La révolution est partout, dans les six chants de Maldoror et dans Poésie 1 et Poésie 2. C’est incroyable : quelques 140 ans plus tard, oui, son oeuvre est toujours une oeuvre du futur. L’humanité pleurarde, balayée : les romantiques n’ont qu’à bien se tenir. L’humanisme aveugle, bon teint, des siècles passés, balayés : Maldoror est le Faust de Goethe, le Manfred de Byron, le Conrad de Mickiewicz, bref, Satan. Un nihilisme de première envergure. Dieu n’est pas mort, il va au bordel ! Il serait même homosexuel. Voilà pour le clergé. Autre clergé à dévaster : la chapelle positiviste, puissante hier, surpuissante aujourd’hui, balayée. Écoutez-ça, de ses poésies : « Ne reniez pas l’immortalité de l’âme. » Arrêtez-vous, prenez votre temps pour lire cette phrase… quoi de plus fou aujourd’hui, plus que jamais, que d’écrire ça ? À l’heure de notre société gestionnaire aveugle à toute magie et de la séparation de la terre et du ciel total… Et ce génie d’écrivain qui se fait le chantre de la fusion cosmique. Il écrit sur un monde qui se fait sauter, un monde de chaos, infernal, insoutenable, mais merveilleux. À travers sa poésie frénétique, folle, irraisonnable quoique rationnelle, vertigineuse, un monde en mille morceaux, primitif quoique spirituel, sexuel, sanguin, une oeuvre d’une jeunesse parfaite, excessive, impensable : Lautréamont libère, nous libère, pauvres lecteurs misérables que nous sommes devant cette explosion qu’est son oeuvre. Libération parce que l’infini, c’est-à-dire la révolution, est partout dans ces pages. Artaud : « On se sent beaucoup plus heureux d’appartenir à l’illimité qu’à soi-même. » Libération, c’est-à-dire révolution, parce que le beau traverse son oeuvre. Le monde sent mauvais, certes, mais il est tellement beau, quand on le lit. Chez Houellebecq, le monde sent mauvais, point final : c’est pour ça qu’il n’est pas un grand écrivain. Il n’a pas compris l’aspect contradictoire de notre monde, c’est-à-dire talmudique. Il est beau, ce monde ducassien, parce qu’il naît par une langue, celle de toute l’histoire de la littérature, de Pascal, de Vauvenargues, de La Rochefoucauld et de mille autres… Quelle langue ! On danse, chez Lautréamont. La poésie est la vie de la littérature, son poumon, et son oubli contemporain est le grand responsable de la médiocrité – majoritaire – des livres publiés de notre temps.

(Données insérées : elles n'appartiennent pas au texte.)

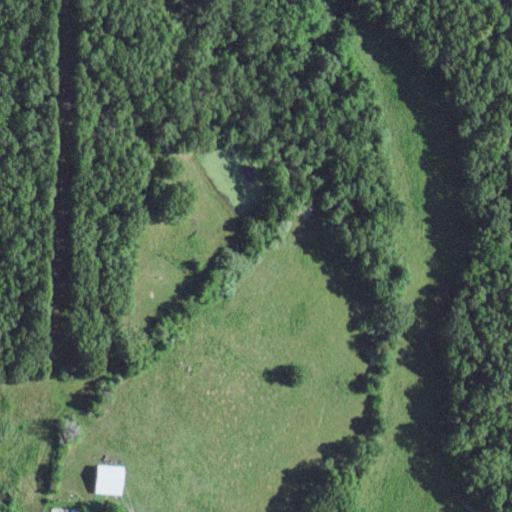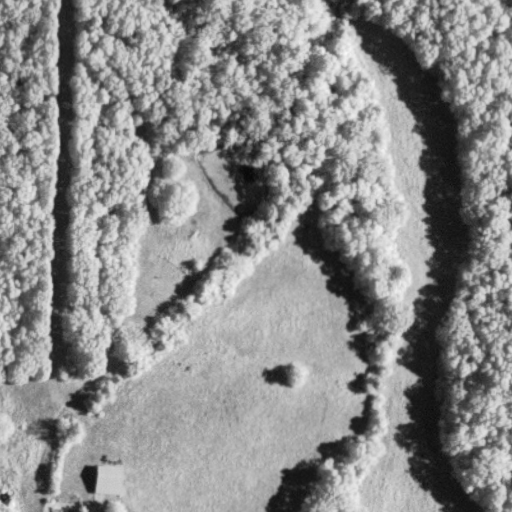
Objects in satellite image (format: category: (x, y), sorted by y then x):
building: (107, 481)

Sollers va plus loin, comme il nous le dit dans le dossier de ce mois-ci. Il est, rappelons-le, le dernier des avant-gardistes avec Marcelin Pleynet et Julia Kristeva à porter aussi haut Lautréamont. Il ne doute pas : ce gamin, mort à 24 ans, remet en cause TOUTE LA MÉTAPHYSIQUE OCCIDENTALE. Rien que ça ! Je ne sache pas qu’on dise ça de beaucoup d’écrivains…

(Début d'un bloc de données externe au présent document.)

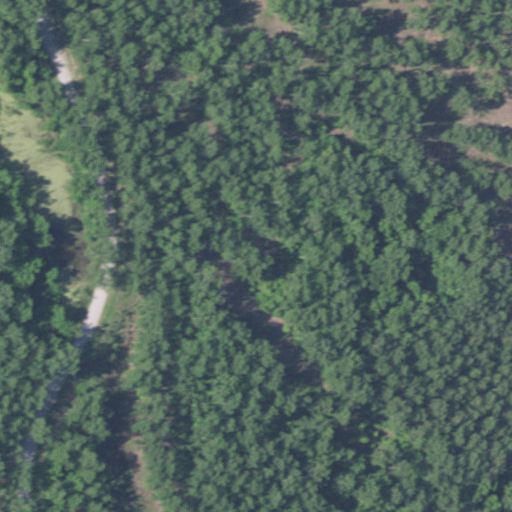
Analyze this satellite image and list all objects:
road: (108, 257)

Le comte est maudit, malgré les efforts de Remi de Gourmont, Valéry Larbaud, les surréalistes, Julien Gracq et quelques autres… Il est sorti en Pléiade en 2009, un jeune auteur, Camille Brunel, qui vient de publier un bon livre, Vie imaginaire de Lautréamont… et notre dossier… En train de sortir du purgatoire ? Et si j’étais sincère, je dirais pour quoi faire ?

Gardons-le pour nous. N’en parlez pas trop autour de vous sauf aux gens que vous aimez. À l’heure de la culture de masse, les petits secrets comme celui-là sont précieux.

Laissez les autres se jeter à la rentrée littéraire de septembre sur Jonathan Franzen. Et faites semblant de ne pas savoir que ce roman a déjà été écrit des milliers de fois depuis le XIXe siècle, qu’il y en aura encore des milliers à venir, tant qu’il y a des bourgeois il y aura du roman bourgeois.

Quand on lit Lautréamont, quand on s’y brûle, un certain nombre, que dis-je, un grand nombre de romans, deviennent impossible à lire. Le sommeil vient dès la première ligne.